Unit 8: Research Design.
36 Quantitative Methods in Communication Research
Quantitative Methods in Communication Research
In communication research, both quantitative and qualitative methods are essential for understanding different aspects of communication processes and effects. Here’s how quant methods can be applied:
- Surveys:
- Collecting data on communication patterns, relationship satisfaction, or conflict resolution strategies among different groups.
- Collecting numerical data on audience demographics, media consumption habits, or attitudes towards specific communication messages.
- Experiments:
- Testing hypotheses about the effects of specific communication behaviors (e.g., eye contact, tone of voice) on relationship outcomes.
- Testing the effects of different communication strategies or messages on audience behavior or perception.
- Content Analysis:
- Quantifying the frequency and types of communication behaviors in recorded interactions (e.g., supportive vs. critical comments)
- Quantifying the frequency of certain themes, words, or images in media content to identify patterns or trends.
- Statistical Analysis: Using statistical tools to analyze data from surveys or experiments, such as correlation or regression analysis to explore relationships between variables.
Research Designs Outlined in JARS-Quant
The chapter in the APA handbook you read provided a detailed breakdown of reporting standards for various quantitative research designs within the framework of JARS-Quant. Here are the main types:
- Experimental Designs: These designs involve manipulating one or more variables, while controlling for extraneous variables, to determine cause-and-effect relationships. JARS-Quant provides specific guidelines based on the method of participant assignment:
- Random Assignment: This involves randomly assigning participants to different experimental conditions, which enhances the internal validity of the study by minimizing confounding variables. The JARs chapter emphasizes reporting the unit of randomization, procedures for generating assignments, and masking provisions.
- Nonrandom Assignment: This method, used when random assignment is not feasible, involves assigning participants to conditions based on predetermined criteria. The JARs chapter recommends reporting the unit of assignment, assignment rules, and procedures to minimize selection bias (e.g., matching, propensity score matching).
- Clinical Trials: These studies, often falling under experimental designs, specifically evaluate the effects of health-related interventions (e.g., therapies, medications) on health outcomes. JARS-Quant highlights additional reporting standards for clinical trials:
- Trial Registration (e.g., on ClinicalTrials.gov)
- Site-Specific Considerations for Multisite Trials
- Detailed Description of the Standard Treatment (if applicable)
- Data Safety and Monitoring Board and Stopping Rules (if used)
- Rationale for Follow-Up Period (if applicable)
- Nonexperimental Designs: Also known as observational, correlational, or natural history studies, these designs examine naturally occurring relationships between variables without any manipulation. The JARs chapter emphasizes describing the design, participant selection, sampling methods (e.g., prospective, retrospective, case-control), data sources, and potential limitations.
- Special Designs: JARS-Quant outlines reporting standards for studies with unique designs:
- Longitudinal Studies: These involve repeated observations of the same individuals over time. The JARs chapter stresses reporting recruitment and retention methods, attrition rates, handling of missing data, contextual changes during the study, and changes in instrumentation.
- N -of-1 Studies: Focusing on a single individual as the unit of study, these designs often involve multiple phases and manipulations.
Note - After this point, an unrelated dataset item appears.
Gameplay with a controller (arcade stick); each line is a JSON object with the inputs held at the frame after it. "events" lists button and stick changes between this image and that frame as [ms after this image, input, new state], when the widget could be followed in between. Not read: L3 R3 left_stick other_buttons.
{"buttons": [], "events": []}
The JARs chapter recommends describing the design type (e.g., withdrawal-reversal), phases, randomization (if used), sequence completed by each participant, and raw data for outcomes.
- Replication Studies: These aim to reproduce the findings of previous research. JARS-Quant underscores the need to specify the type of replication (e.g., direct, approximate, conceptual), compare the replication with the original study (participants, procedures, measures), report results using the original study’s analytic methods, and state the rules for determining replication success.
JARS-Quant emphasizes comprehensive and transparent reporting of quantitative research, ensuring readers can understand, evaluate, and potentially replicate the study. Remember that Figure 3.1 in the JARs chapter provides a helpful flowchart to guide researchers in selecting the appropriate JARS-Quant tables for their specific research design.